Dalam Aib dan Nasib, Mang Sota pergi membawa semua luka yang dialaminya.


Oleh: Retha Janu |

Alumnus Program Studi Pendidikan Matematika Universitas Sanata Dharma, Yogyakarta. Sangat menyukai anak-anak dan bunga matahari. Saat ini aktif menjadi pengajar matematika di Rumah Belajar Ba Gerak, Ruteng. Silakan daftar jika suka belajar.


Aib dan Nasib karya Minanto menjadi buku ke-26 yang dibincangkan Klub Buku Petra. Meskipun masih harus dilaksanakan secara online, bincang buku yang dijadwalkan terjadi pada hari Kamis, 08 April, 2021 ini tetap menarik perhatian. Apalagi, Aib dan Nasib (Marjin Kiri, 2020) telah terpilih menjadi pemenang pertama sayembara novel Dewan Kesenian Jakarta 2019 lalu. Hadir dalam bincang buku saat itu, Yuan Jonta selaku pemantik diskusi, Maria Pankratia sebagai moderator, Hermin Nujin, dr. Ronald Susilo, Lolyk Apung, Marcelus Ungkang, dan saya sendiri.

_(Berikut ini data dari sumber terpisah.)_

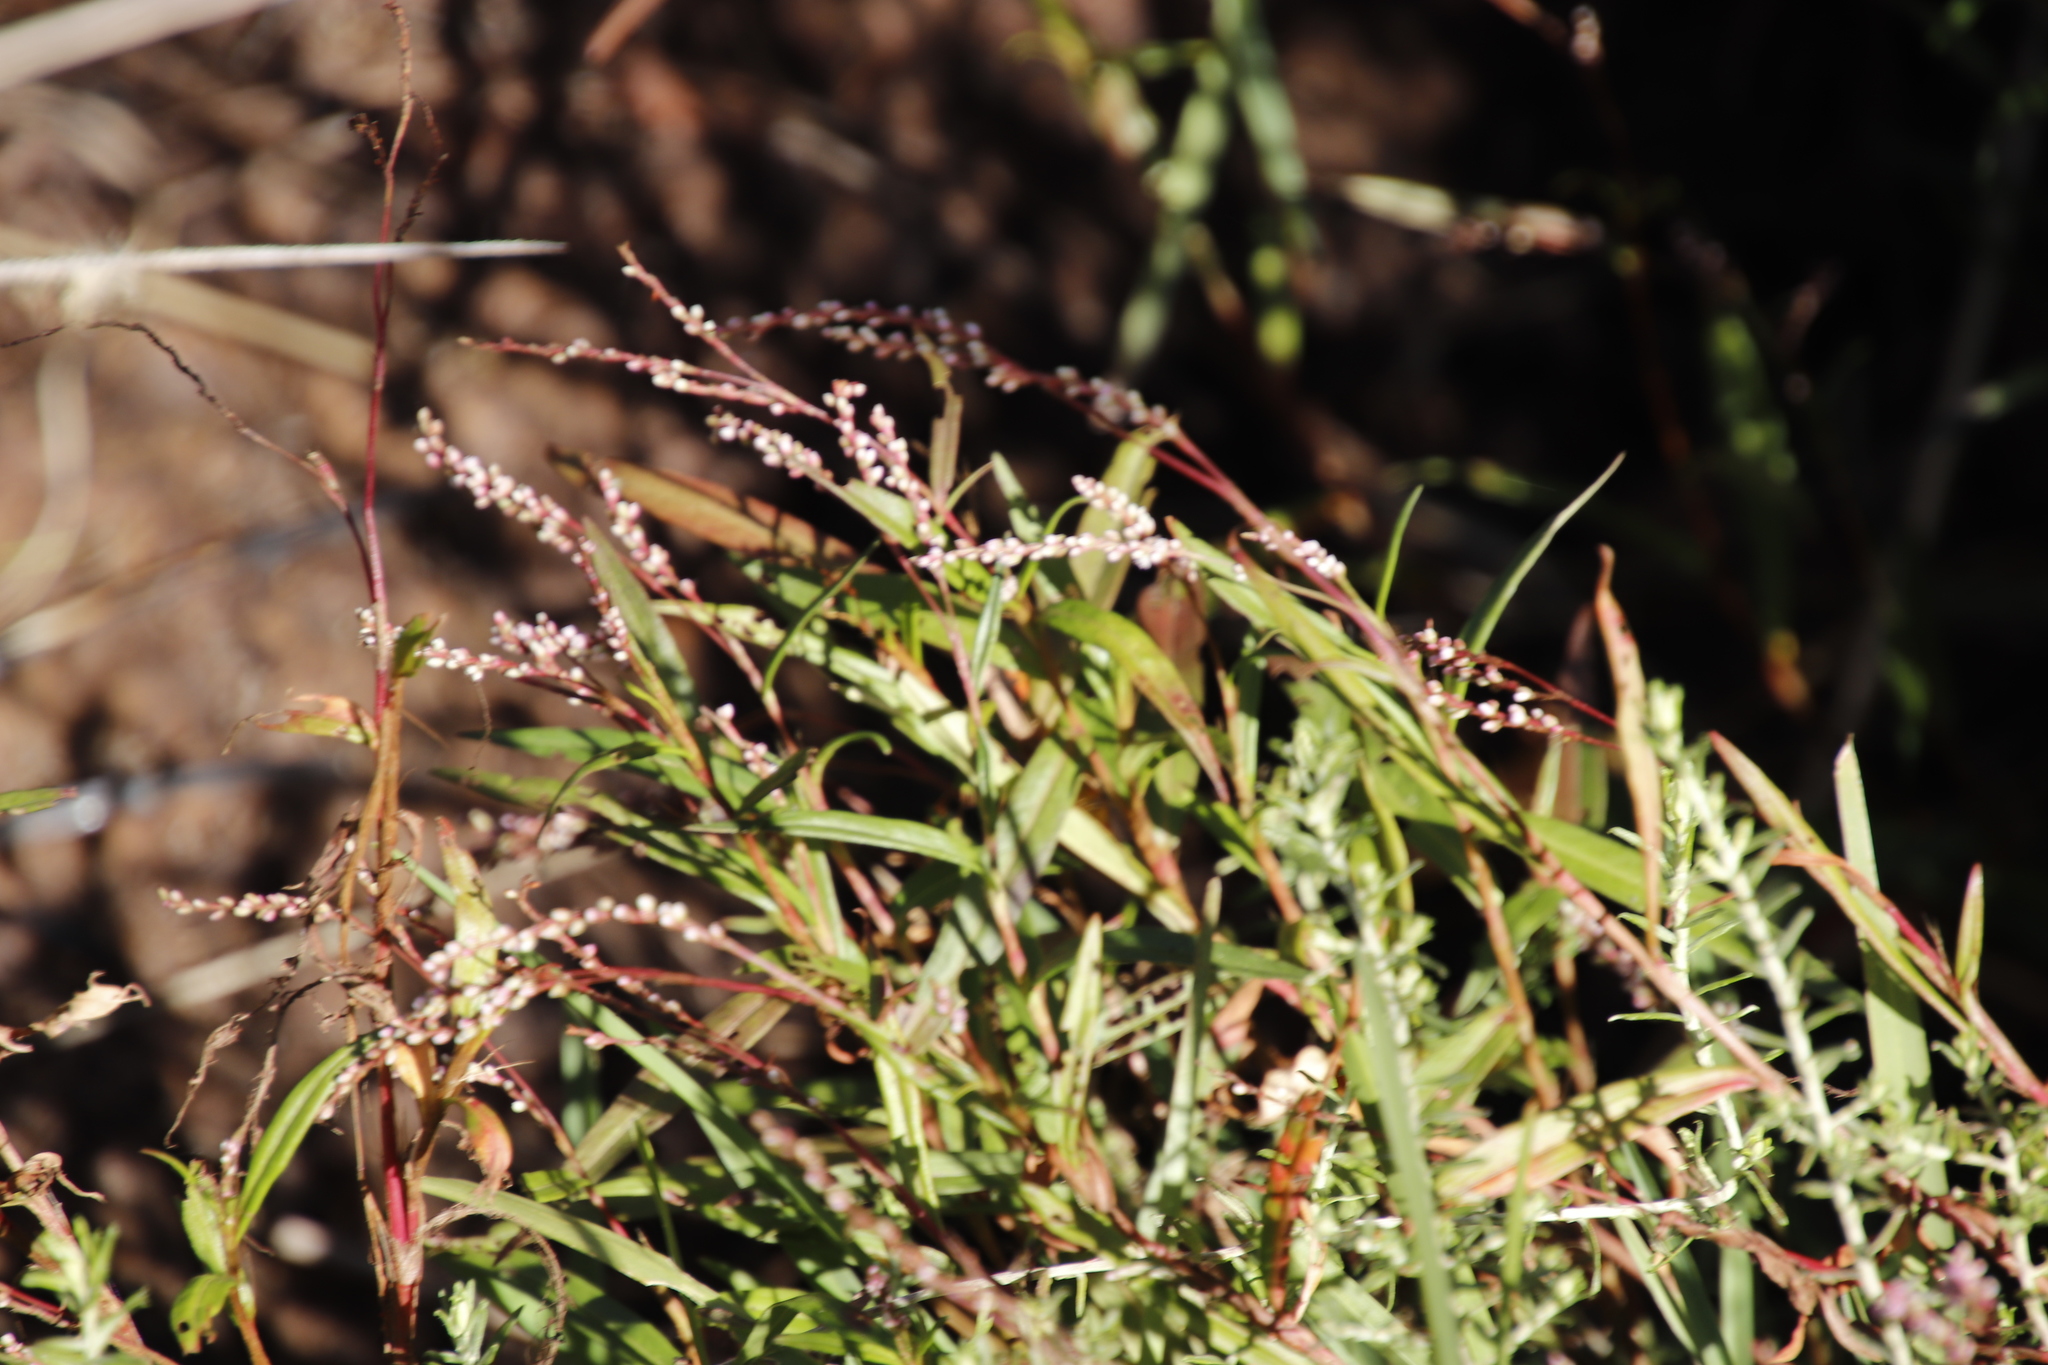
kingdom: Plantae
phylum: Tracheophyta
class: Magnoliopsida
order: Caryophyllales
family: Polygonaceae
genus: Persicaria
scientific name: Persicaria decipiens
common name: Willow-weed
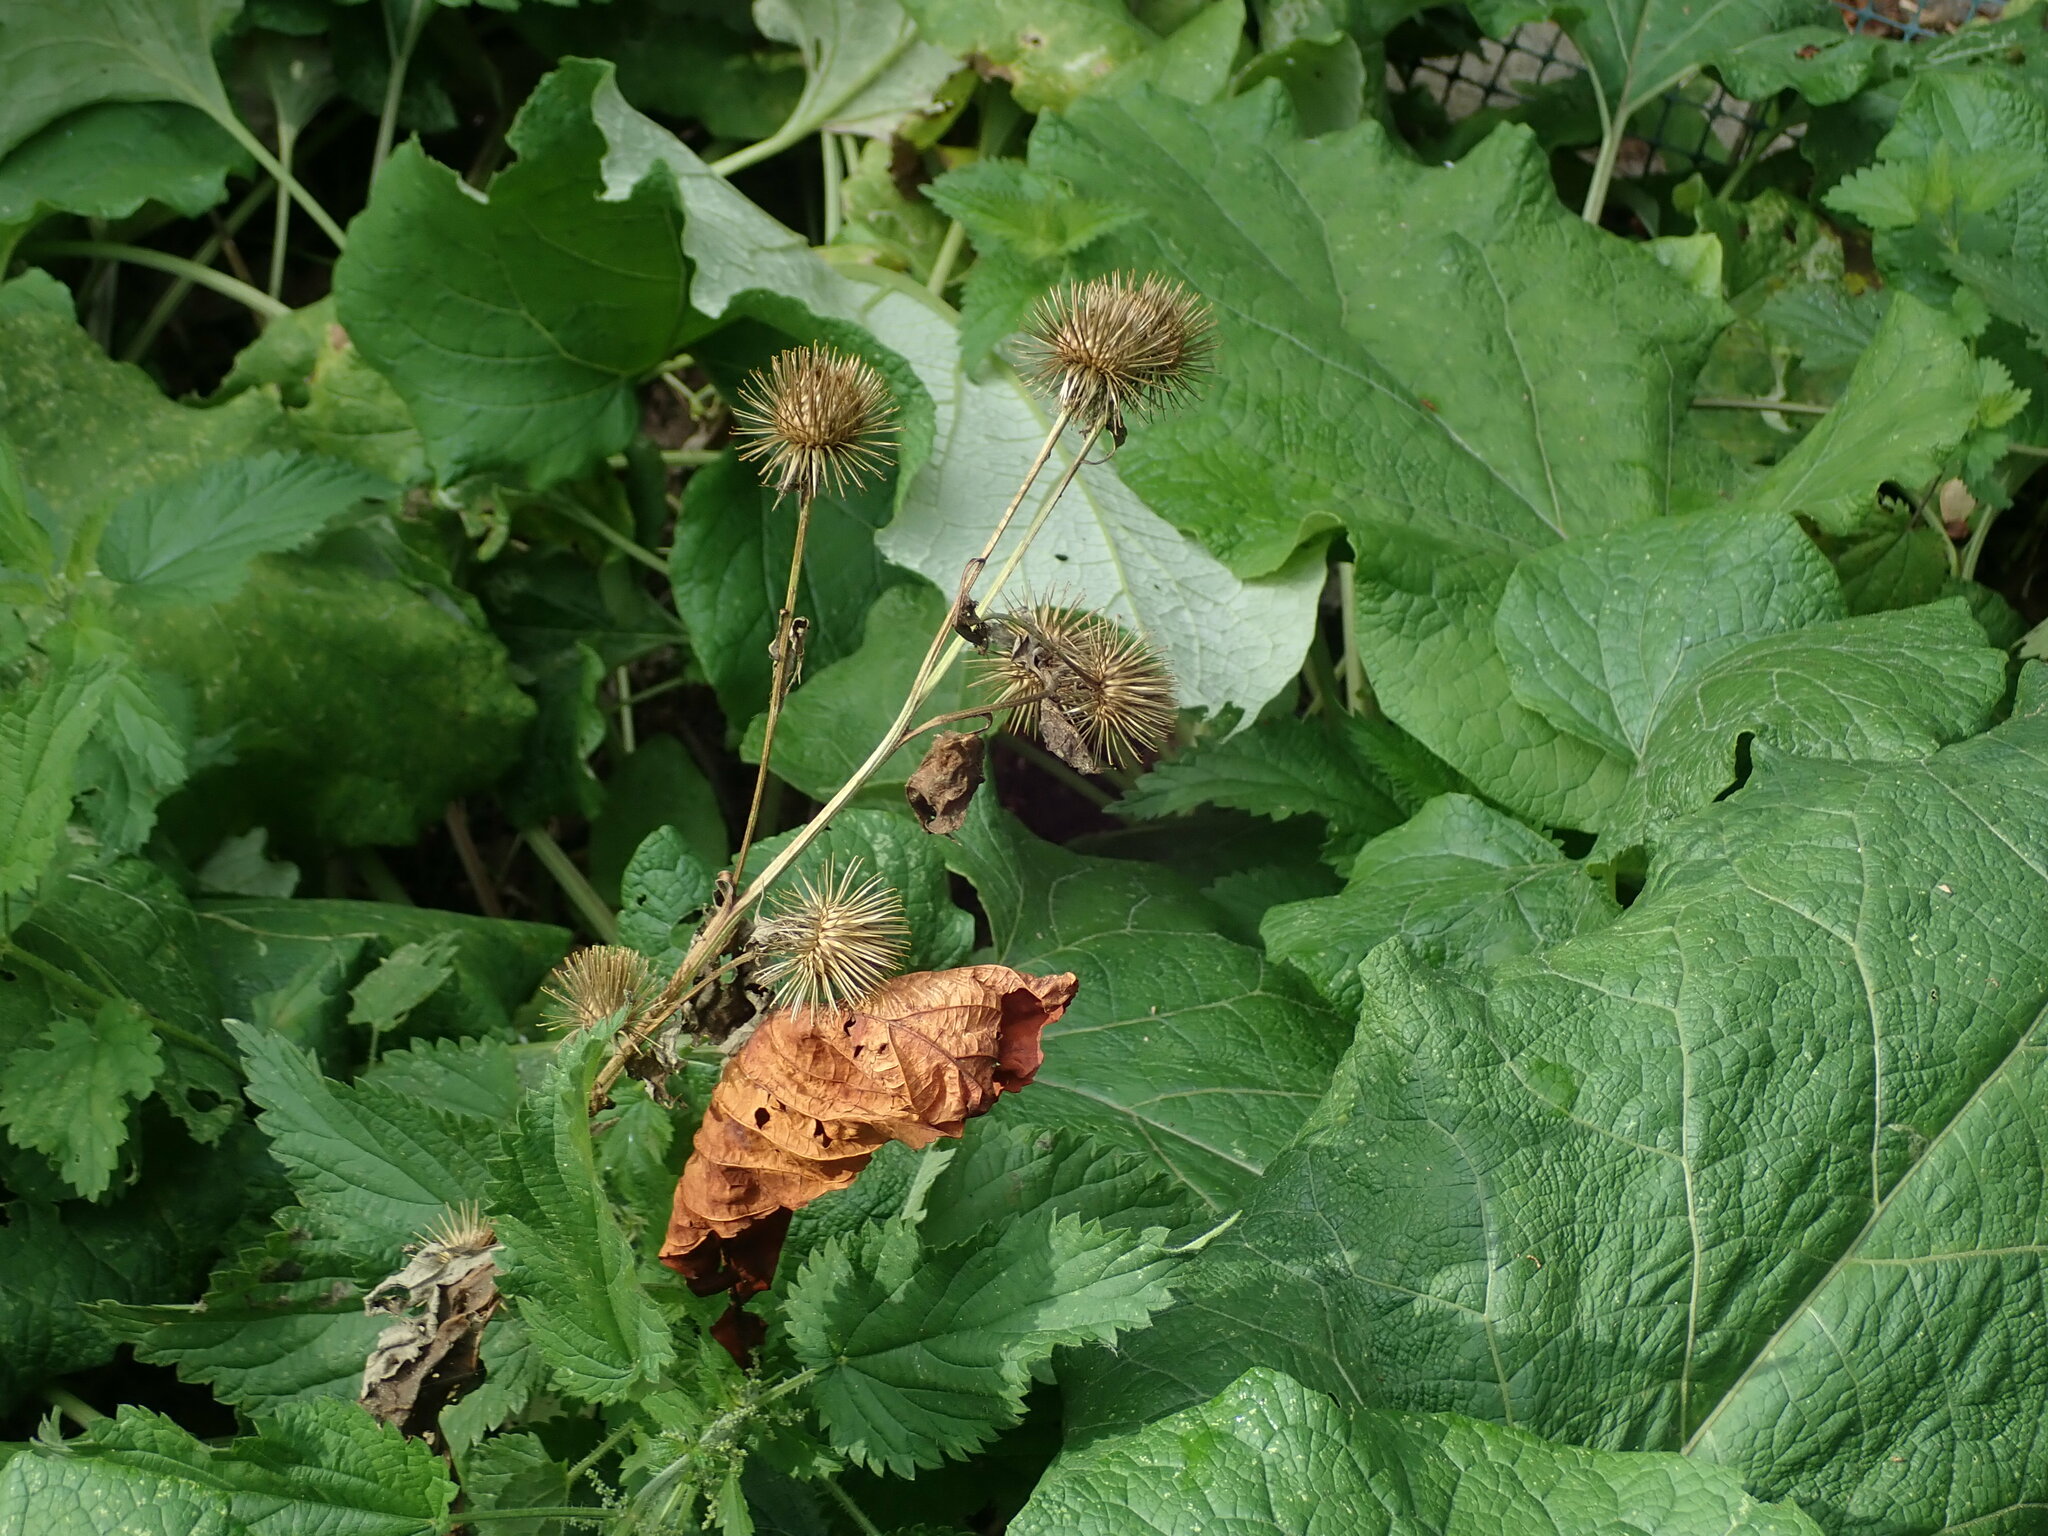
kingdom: Plantae
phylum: Tracheophyta
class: Magnoliopsida
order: Asterales
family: Asteraceae
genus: Arctium
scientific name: Arctium lappa
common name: Greater burdock
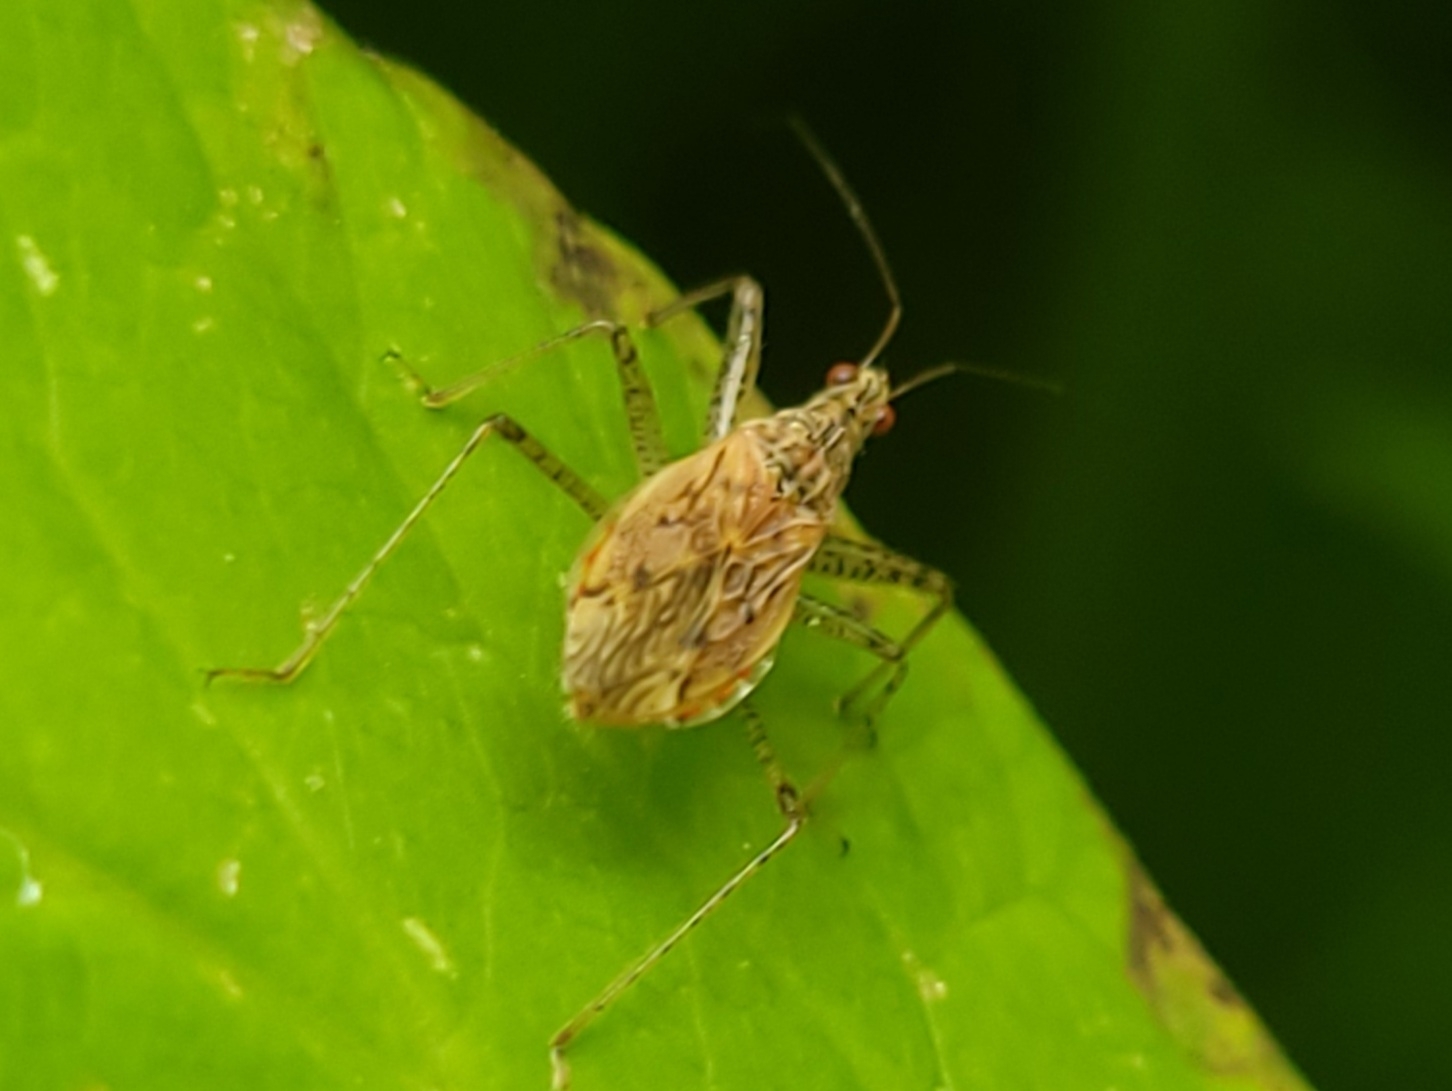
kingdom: Animalia
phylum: Arthropoda
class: Insecta
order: Hemiptera
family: Nabidae
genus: Nabis
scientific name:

Kebingungan hingga Keterkejutan Membaca Aib dan Nasib

Sebagai pemantik diskusi malam itu, Yuan mulai membeberkan hasil pembacaan dengan mengutarakan kebingungannya terhadap cerita yang disajikan Minanto. Bagaimana tidak, saat pertama kali bersentuhan dengan Aib dan Nasib, ia dibuat pusing oleh banyaknya tokoh dalam novel tersebut.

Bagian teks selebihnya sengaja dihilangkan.